[Stored data entries]

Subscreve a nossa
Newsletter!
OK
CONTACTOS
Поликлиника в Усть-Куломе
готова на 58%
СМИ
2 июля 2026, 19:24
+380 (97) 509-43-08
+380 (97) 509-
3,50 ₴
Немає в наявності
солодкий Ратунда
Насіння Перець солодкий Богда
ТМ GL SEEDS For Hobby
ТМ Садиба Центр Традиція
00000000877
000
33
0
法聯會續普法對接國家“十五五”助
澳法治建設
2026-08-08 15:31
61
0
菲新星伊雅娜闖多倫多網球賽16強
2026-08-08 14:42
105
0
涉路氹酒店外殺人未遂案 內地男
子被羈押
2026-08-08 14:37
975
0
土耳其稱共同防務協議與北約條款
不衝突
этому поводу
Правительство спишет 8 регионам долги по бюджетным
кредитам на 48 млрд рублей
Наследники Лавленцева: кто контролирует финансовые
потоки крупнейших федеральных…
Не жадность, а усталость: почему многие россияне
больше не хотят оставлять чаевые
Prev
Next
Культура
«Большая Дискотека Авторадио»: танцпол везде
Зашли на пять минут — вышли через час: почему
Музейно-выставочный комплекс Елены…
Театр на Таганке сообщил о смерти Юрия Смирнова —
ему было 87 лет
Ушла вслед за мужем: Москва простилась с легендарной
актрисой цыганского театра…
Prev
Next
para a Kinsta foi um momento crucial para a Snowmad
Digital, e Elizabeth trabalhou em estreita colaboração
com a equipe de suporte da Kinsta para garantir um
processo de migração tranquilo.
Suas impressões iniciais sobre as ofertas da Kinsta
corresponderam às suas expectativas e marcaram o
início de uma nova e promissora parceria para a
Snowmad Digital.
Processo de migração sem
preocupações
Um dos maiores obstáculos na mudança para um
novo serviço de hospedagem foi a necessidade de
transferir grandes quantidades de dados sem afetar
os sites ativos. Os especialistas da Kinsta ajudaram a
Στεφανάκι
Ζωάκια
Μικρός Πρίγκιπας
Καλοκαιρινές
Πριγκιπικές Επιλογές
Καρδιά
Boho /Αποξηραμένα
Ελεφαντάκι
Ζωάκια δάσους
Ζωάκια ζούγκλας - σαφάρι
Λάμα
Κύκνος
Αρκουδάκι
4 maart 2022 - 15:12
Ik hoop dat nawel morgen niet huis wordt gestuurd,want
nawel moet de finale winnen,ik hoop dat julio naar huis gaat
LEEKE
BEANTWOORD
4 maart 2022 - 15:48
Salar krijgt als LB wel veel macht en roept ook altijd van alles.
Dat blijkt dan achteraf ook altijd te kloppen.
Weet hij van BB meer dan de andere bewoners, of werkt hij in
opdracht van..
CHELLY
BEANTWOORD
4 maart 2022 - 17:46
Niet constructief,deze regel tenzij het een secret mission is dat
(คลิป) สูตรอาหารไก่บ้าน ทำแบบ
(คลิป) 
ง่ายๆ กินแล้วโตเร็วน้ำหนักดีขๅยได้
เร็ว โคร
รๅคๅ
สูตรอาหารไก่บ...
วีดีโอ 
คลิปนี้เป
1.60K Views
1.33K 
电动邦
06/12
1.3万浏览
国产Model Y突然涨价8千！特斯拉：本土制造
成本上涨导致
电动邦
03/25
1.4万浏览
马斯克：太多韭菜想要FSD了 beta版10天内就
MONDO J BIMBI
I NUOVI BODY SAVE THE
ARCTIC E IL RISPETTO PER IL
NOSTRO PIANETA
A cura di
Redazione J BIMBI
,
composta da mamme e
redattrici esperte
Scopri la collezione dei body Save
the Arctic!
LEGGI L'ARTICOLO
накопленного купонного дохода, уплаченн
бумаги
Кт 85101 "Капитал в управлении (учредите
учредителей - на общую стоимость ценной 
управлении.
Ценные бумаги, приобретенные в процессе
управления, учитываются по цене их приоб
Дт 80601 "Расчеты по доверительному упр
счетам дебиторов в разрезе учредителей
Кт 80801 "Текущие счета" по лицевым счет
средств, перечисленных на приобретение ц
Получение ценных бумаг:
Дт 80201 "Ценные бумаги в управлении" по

- _Aim of the exercise_: Gather every line from the entries above that contains the string "Snowmad".

- _Your solution_:
para a Kinsta foi um momento crucial para a Snowmad
Snowmad Digital.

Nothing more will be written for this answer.